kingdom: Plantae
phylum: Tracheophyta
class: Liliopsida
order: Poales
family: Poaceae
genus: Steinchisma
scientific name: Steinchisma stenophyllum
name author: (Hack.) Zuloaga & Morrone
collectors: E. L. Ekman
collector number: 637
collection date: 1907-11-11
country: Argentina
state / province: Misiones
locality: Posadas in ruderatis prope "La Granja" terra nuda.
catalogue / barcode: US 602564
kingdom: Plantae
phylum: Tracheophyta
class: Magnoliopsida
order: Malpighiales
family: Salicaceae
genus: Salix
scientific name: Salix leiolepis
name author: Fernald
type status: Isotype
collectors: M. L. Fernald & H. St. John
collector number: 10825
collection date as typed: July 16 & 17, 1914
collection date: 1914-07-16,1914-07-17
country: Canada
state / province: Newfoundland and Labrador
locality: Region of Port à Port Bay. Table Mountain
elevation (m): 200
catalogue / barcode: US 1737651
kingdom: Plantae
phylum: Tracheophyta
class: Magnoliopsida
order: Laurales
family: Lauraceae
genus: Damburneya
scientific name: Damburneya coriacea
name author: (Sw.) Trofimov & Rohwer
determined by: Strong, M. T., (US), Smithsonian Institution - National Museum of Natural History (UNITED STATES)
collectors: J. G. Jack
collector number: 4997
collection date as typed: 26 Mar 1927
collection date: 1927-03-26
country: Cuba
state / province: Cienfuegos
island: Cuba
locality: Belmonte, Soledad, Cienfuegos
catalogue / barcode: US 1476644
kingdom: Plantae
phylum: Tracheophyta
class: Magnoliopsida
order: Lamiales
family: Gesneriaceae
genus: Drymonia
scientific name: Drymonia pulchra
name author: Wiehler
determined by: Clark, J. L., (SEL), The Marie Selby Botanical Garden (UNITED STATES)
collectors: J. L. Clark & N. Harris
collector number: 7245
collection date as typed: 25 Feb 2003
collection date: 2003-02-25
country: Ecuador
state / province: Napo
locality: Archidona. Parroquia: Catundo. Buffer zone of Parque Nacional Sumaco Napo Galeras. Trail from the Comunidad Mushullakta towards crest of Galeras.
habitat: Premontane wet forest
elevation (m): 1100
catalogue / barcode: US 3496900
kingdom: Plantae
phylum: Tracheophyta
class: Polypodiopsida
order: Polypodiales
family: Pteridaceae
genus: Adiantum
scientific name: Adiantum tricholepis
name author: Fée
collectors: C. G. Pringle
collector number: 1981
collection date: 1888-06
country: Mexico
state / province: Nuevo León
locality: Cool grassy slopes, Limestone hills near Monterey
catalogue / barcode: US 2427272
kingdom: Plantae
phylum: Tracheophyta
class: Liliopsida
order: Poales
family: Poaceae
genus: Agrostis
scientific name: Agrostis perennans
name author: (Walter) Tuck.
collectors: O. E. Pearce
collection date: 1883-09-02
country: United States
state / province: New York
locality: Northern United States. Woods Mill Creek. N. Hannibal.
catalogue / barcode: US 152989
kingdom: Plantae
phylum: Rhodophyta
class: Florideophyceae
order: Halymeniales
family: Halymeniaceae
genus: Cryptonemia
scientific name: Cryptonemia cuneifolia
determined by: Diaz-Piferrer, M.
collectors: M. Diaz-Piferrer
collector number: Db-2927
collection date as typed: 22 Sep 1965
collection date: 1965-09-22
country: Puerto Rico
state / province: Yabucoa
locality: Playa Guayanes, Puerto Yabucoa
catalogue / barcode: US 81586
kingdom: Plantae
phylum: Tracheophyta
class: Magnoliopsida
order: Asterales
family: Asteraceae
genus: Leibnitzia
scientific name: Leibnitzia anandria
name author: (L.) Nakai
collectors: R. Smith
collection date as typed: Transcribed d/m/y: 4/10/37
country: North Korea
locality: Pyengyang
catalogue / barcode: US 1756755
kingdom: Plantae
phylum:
+ + + +
Copy these lines again without any change, beginning at the line that contains "scientific name: Leibnitzia anandria" and continuing through the end of the lines.

- _SOLUTION TO THIS PROBLEM_:
scientific name: Leibnitzia anandria
name author: (L.) Nakai
collectors: R. Smith
collection date as typed: Transcribed d/m/y: 4/10/37
country: North Korea
locality: Pyengyang
catalogue / barcode: US 1756755
kingdom: Plantae
phylum:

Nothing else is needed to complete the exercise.